Chase looked at him, his mouth shut, but his eyes defiant.
“Okay, buddy,” said Gudger. “Don’t say I didn’t warn you.” He uncapped the bottle of red-orange liquid and started sprinkling it all over the boy’s poison ivy welts. Seconds later tears came to the boy’s eyes, then he started twisting and squirming as if fire ants were attacking him. He turned to run to the bathroom, but Gudger grabbed his hair and held him in place.
“You answer my question, you can wash that stuff off. Until then, you’re staying right here.”
Chase held out through two more applications of hot sauce, then as Gudger uncorked the bottle for the third time, he started to cry.
“I went to see her about Sam,” he confessed, gasping as snot began to drip from his nose.
“How’d you get up there?” cried Gudger. “Asheville’s a long way away.”
“I hitched a ride on a peach truck.”
Gudger looked at the boy, stunned. The fact that Shithead had hitched a ride to anywhere seemed as unlikely as his going out for the football team. “What did you tell her about Samantha?”
Twitching, the boy furiously scratched the welts on his arms. “I told her I didn’t think the cops here had done enough about her.”
“What did she say?”
“She said she’d look into it.” He wiped his nose. “Then she brought me home.”
Gudger glared at him, hot sauce in hand. “What else?”
“Nothing,” the boy said, miserable. “There wasn’t nothing else to tell.”
“Why was she up here on the porch?”
“She said nobody ever answers our phone, so she came by. She said Sam probably ran off with some boy, just like everybody else thinks.”
Gudger looked at the kid. He doubted he was telling the whole story, but between the poison ivy and the hot sauce and the dripping snot, he was a mess. It
was going on five o’clock; Amy would be home soon. Though Amy was as flat a doormat as you’d find, she would not be pleased if she came home and found her precious son looking like this. “I’m not done with you, but for now, go get that stuff washed off.”
Weeping, the little boy ran to the bathroom.
“Just remember I gave you the chance to act like a man, Chase,” Gudger yelled through the door. “So don’t you go whining to your mama when she comes home.”
While the boy went to clean himself off, Gudger retreated to the garage. He closed and locked the door behind him, then he reached behind the paint cans on one high shelf and pulled out a bottle of Wild Turkey. He took a long pull, trying to slow the edgy thrumming that echoed in his head. He needed to calm down, think about the best thing to do. Had Shithead actually put everything together? All the stupid kid did was read books and watch the History Channel. Yet he’d connected the dots better than every cop in the county and then blabbed his stupid, crackpot theory to the governor’s girl in Asheville.
“Damn!” he whispered, taking another swallow of whiskey. “Who knew the little fuck was so smart?”

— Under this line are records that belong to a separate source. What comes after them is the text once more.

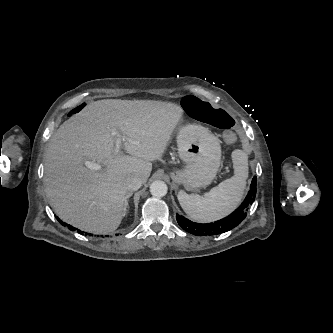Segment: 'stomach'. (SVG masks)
<instances>
[{"label": "stomach", "mask_w": 333, "mask_h": 333, "mask_svg": "<svg viewBox=\"0 0 333 333\" xmlns=\"http://www.w3.org/2000/svg\"><path fill=\"white\" fill-rule=\"evenodd\" d=\"M178 153L186 163L182 170L170 173L172 180L187 190L208 186L221 163V147L217 136L207 128L187 124L177 133Z\"/></svg>", "instance_id": "1"}]
</instances>
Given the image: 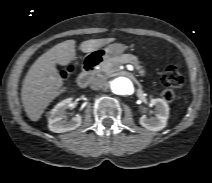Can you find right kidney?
<instances>
[{
	"instance_id": "right-kidney-1",
	"label": "right kidney",
	"mask_w": 212,
	"mask_h": 183,
	"mask_svg": "<svg viewBox=\"0 0 212 183\" xmlns=\"http://www.w3.org/2000/svg\"><path fill=\"white\" fill-rule=\"evenodd\" d=\"M72 106V98H67L59 102L49 113L48 128L55 133H63L75 130L82 123V117L76 115L71 120L65 119L66 109Z\"/></svg>"
}]
</instances>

Now the question was, how much had Shithead figured out? And what had he told this Mary Crow? She’d seemed friendly enough when they talked, going on about being a stepparent. Still, there was something about her—behind the mascara and the pretty smile, her eyes were bright as a hawk’s, watching him in a way that made him nervous inside.

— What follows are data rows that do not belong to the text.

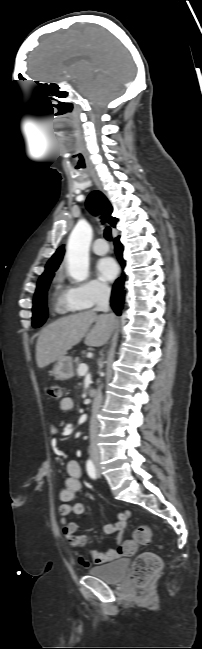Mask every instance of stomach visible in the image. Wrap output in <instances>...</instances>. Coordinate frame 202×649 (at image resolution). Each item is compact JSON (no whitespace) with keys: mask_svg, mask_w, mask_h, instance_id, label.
<instances>
[{"mask_svg":"<svg viewBox=\"0 0 202 649\" xmlns=\"http://www.w3.org/2000/svg\"><path fill=\"white\" fill-rule=\"evenodd\" d=\"M52 374L56 380L64 381L74 376V360L71 356H63L57 360Z\"/></svg>","mask_w":202,"mask_h":649,"instance_id":"1","label":"stomach"}]
</instances>
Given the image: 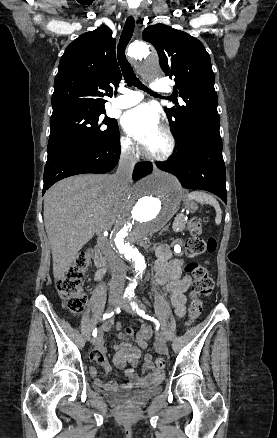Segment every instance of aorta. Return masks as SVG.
<instances>
[{
  "label": "aorta",
  "mask_w": 277,
  "mask_h": 438,
  "mask_svg": "<svg viewBox=\"0 0 277 438\" xmlns=\"http://www.w3.org/2000/svg\"><path fill=\"white\" fill-rule=\"evenodd\" d=\"M128 55L144 59L142 73L153 78L159 75L158 58L142 42L129 46ZM180 201V184L172 175L156 172L140 180L132 189L126 205L115 223L110 240L116 252L132 262L136 276L146 268L145 258L139 250L141 243L159 231L176 213ZM136 279L127 292L134 291Z\"/></svg>",
  "instance_id": "1"
}]
</instances>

Suddenly, he heard a car coming up the driveway. For an instant he panicked, thinking it was Mary Crow coming back, this time bringing real cops with her. But when he looked out the window—he saw only Amy’s Dodge. Damn, he thought. I need to get back inside before Shithead rats me out. But before that, he needed to call Smiley. Whatever trouble Shithead might cause would be a picnic in the park compared to what Smiley could do. Taking a steadying slug of whiskey, he pulled out his cell phone and punched in the first number on speed dial. Smiley answered immediately, his voice a growl.
“Smiley, this is Gudger.”
“Yeah?”
Gudger swallowed hard, the Wild Turkey threatening to fly back up his throat. “We may have a problem.”